Vous avez déjà collecté les premiers messages : qu’est-ce qu’on y trouve ?

C.A. : J’ai enregistré une cinquantaine de messages lors de Fête la Rentrée 2025 sur les campus. Et c’est très drôle parce qu’on voit apparaître différentes manières de parler en fonction des étudiants. Il y a beaucoup de messages bienveillants : « Tu peux y arriver », « Ça va le faire », « Aujourd’hui tu es beau, tu es belle ». Certains ont laissé des poèmes, d’autres des conseils très pratiques - parfois même des recommandations sur certaines options de cours ! Et puis il y a aussi des choses très simples : des dédicaces, des petits mots, des phrases du quotidien. Je m’attendais peut-être à plus de dérision ; finalement, il y a beaucoup de douceur.

Cette œuvre est participative et appelée à évoluer. Qu’aimeriez-vous que les habitants des campus en fassent ?

C.A. : J’aimerais qu’elle vive vraiment. Qu’elle ne soit pas quelque chose qu’on regarde à distance mais une œuvre dont les gens s’emparent. Les cabines vont évoluer, se transformer, prendre des marques de passage. Elles vont vivre leur vie de cabines. Surtout, j’aimerais que les gens osent décrocher. Parce qu’au fond, Ondes vagabondes n’existe vraiment que lorsqu’on participe : quand on écoute une voix inconnue, quand on laisse un message ou quand on tombe, un peu par hasard, sur une cabine qui se met à sonner.

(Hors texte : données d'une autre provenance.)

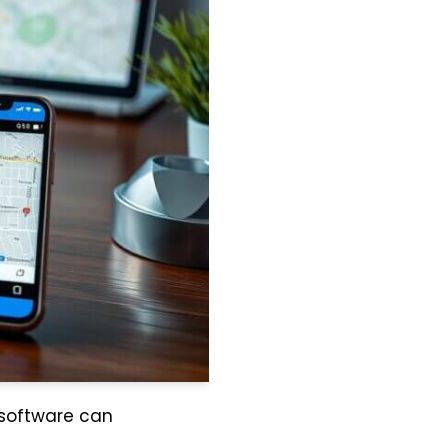
 software can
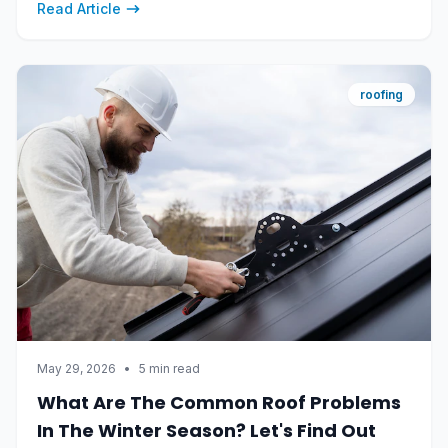
Read Article
roofing
May 29, 2026
•
5 min read
What Are The Common Roof Problems
In The Winter Season? Let's Find Out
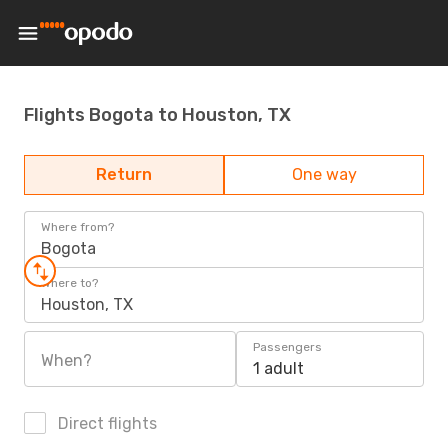
Flights Bogota to Houston, TX
Return
One way
Where from?
Bogota
Where to?
Houston, TX
Passengers
When?
1 adult
Direct flights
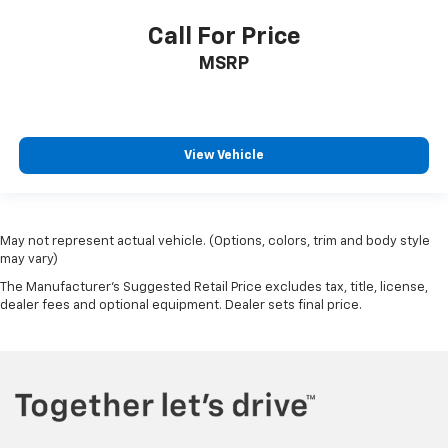
Call For Price
MSRP
View Vehicle
May not represent actual vehicle. (Options, colors, trim and body style
may vary)
The Manufacturer's Suggested Retail Price excludes tax, title, license,
dealer fees and optional equipment. Dealer sets final price.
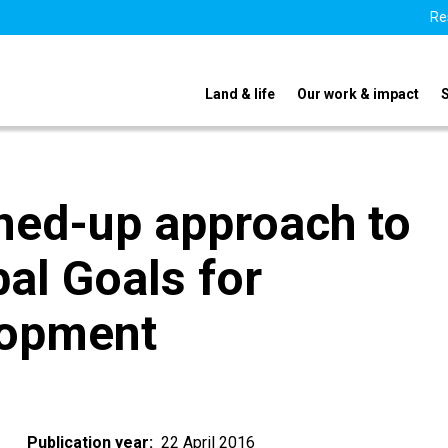
Re
Land & life
Our work & impact
oined-up approach to
bal Goals for
lopment
Publication year
22 April 2016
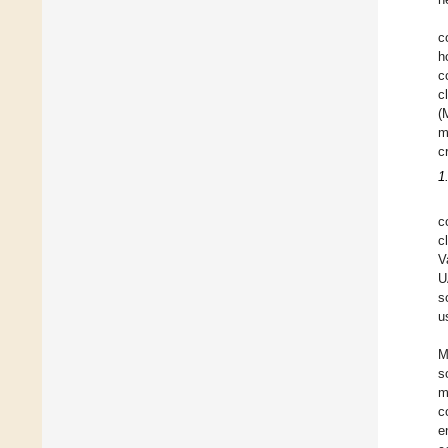
c
h
c
c
(
m
c
1
c
c
V
U
s
u
M
s
m
c
e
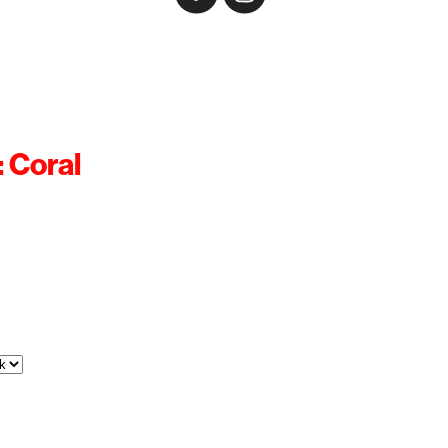
: Coral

Une technologie pensée pour préserver l’esprit du projet

Un système d'intelligence artificielle, développée par l’entreprise béglaise Newmips, a été spécialement conçue pour modérer les contenus et écarter automatiquement les messages qui ne respecteraient pas l’esprit du projet. Reliées à un serveur central, les cabines peuvent ainsi diffuser les messages enregistrés par les usagers tout en filtrant les contenus inappropriés. Le dispositif permettra aussi à plusieurs services de l’université - notamment le service culture, la vie étudiante ou encore l’Espace santé étudiants - d’enregistrer leurs propres messages et informations à destination de la communauté universitaire.

© Florent Larronde
© Florent Larronde
© Gautier Dufau
© Gautier Dufau

Où trouver les cabines ?

L’installation artistique Ondes vagabondes a pris place début 2026 sur différents campus de l’université de Bordeaux. Quatre cabines sont installées sur le campus Carreire à Bordeaux - entre les amphis de la galerie du R+1, dans le pôle de vie de campus, dans le hall d’accueil général est et à la BU Josy Reiffers. Le campus Montesquieu à Pessac accueille également quatre installations, réparties entre la galerie du bâtiment C2, le hall d’accueil du BVE, le bâtiment D du Crous et le parvis du tramway nord-ouest. D’autres cabines se trouvent dans le hall du Domaine du Haut-Carré et sur les campus Peixotto et Bordes à Talence (dans les bâtiments A2, A9, A10, A21, A22, A33 et B6), ainsi que sur le campus de la Victoire à Bordeaux (hall et cour d’honneur du bâtiment principal ainsi que hall et BU de Station Marne).